I whimpered, on the floor, on my belly, nude, gagged, bound hand and foot. I squirmed, utterly helpless. I had no hope of freeing myself. I had been bound by a Gorean male. My fate was wholly in the hands of others. How could I sue for mercy? How could I perform the desperate placatory behaviors which I had learned in the house of Tenalion, behaviors which might mean the difference of life or death for a slave?

“She cannot plead for mercy, Mistress and Masters,” said Jane. “Permit us to plead for her! Show her mercy!”

“I am sure she did not mean what she said,” said Eve. “She spoke in misery and unhappiness. She was distraught. She thought herself rejected, and scorned!”

“She is a slave,” said Astrinax. “It is perfectly acceptable for slaves to be rejected and scorned.”

“Let them learn that they are slaves,” said Lykos.

“Show her mercy!” begged Jane.

“Please, please, Mistress and Masters, be merciful!” said Eve.

“She has not been fully pleasing,” said Astrinax sternly.

Jane and Eve regarded him, frightened. Eve regarded Lykos. She touched her collar. Her fingers trembled.

“Now be silent,” said Astrinax.

“Yes, Master,” said Jane.

“Yes, Master,” whispered Eve.

“Now, Jane and Eve,” said the Lady Bina, “let us be up, and about, and serve. Fetch fruit and salads. Warm the main dishes. Bring more ka-la-na.”

“Yes, Mistress,” said Jane and Eve.

“And later,” said the Lady Bina, “remove your tunics and serve the ka-la-na to your masters, as befits female slaves. I understand that that is a beautiful ceremony, and afterwards, on mats I will provide, you may serve your masters the ka-la-na of beauty, of which I have heard.”
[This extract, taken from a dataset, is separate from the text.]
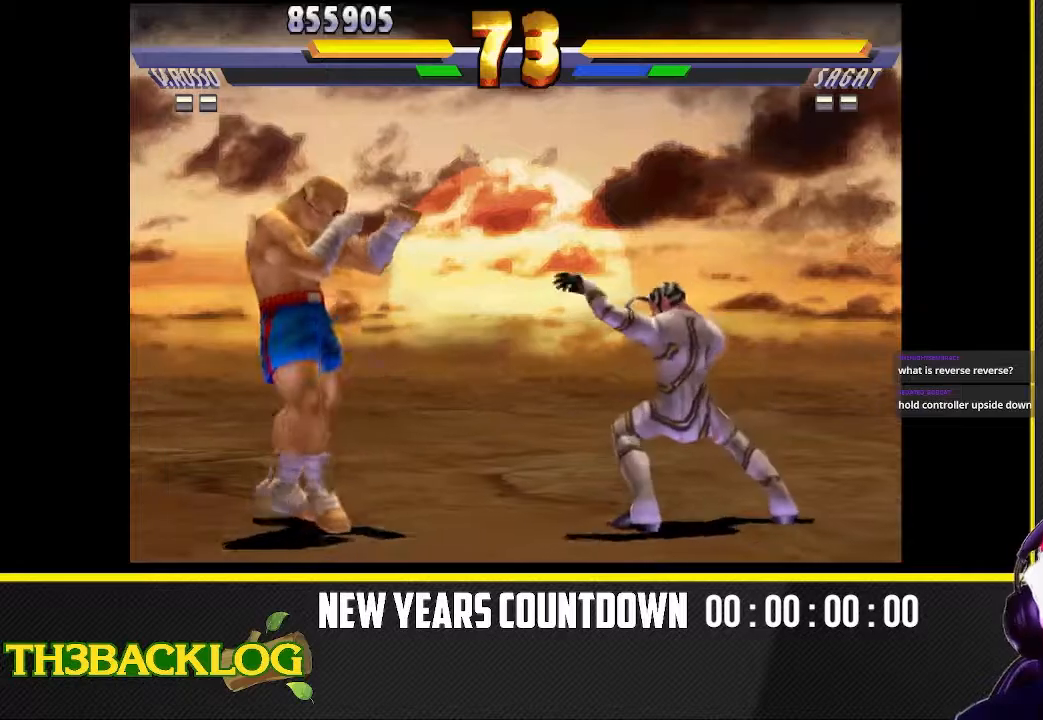
{"dt_ms": 500, "buttons": [], "left_stick": "up-left", "events": [[117, "left_stick", "center"], [183, "left_stick", "up-left"]]}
“Here, Mistress?” asked Jane.

“Yes,” she said.

“Yes, Mistress,” said Jane and Eve.

“Let us feast,” said Astrinax.

“By all means,” said Lykos.

Desmond of Harfax reached down, took my bound, right ankle, and dragged me into the sleeping chamber of the Lady Bina. There he shackled my left ankle to a floor ring, and returned to the main room to join the feasters. For Ahn, until dawn, I listened to the conversation, the recollections, the pleasantries, the merriment, in the next room. Then it was quiet outside the room, and, after a bit, after struggling a little, futilely, and hearing the light sound of the chain on the floor, which held me to the ring, I fell asleep. I did not know what would be done with me. Knowing that Desmond of Harfax was a decent and honorable man, though he might be a fearsome and demanding master, I was not afraid that I would be fed to sleen, cast to leech plants, or such. I was afraid that I might not be kept, that I might be given away, or sold. I knew I had not been pleasing, and it is a frightening and terrible thing for a slave not to be pleasing to her master. I did not awaken for several Ahn, because it was late morning, or early afternoon, when I stirred, and, as my consciousness and remembrance returned, found myself as I had been before, a bound slave. I think that Astrinax and Lykos, and their slaves, had departed. I sensed that Lord Grendel was outside, on the roof, where he commonly slept. The Lady Bina was in the room, on her couch, asleep.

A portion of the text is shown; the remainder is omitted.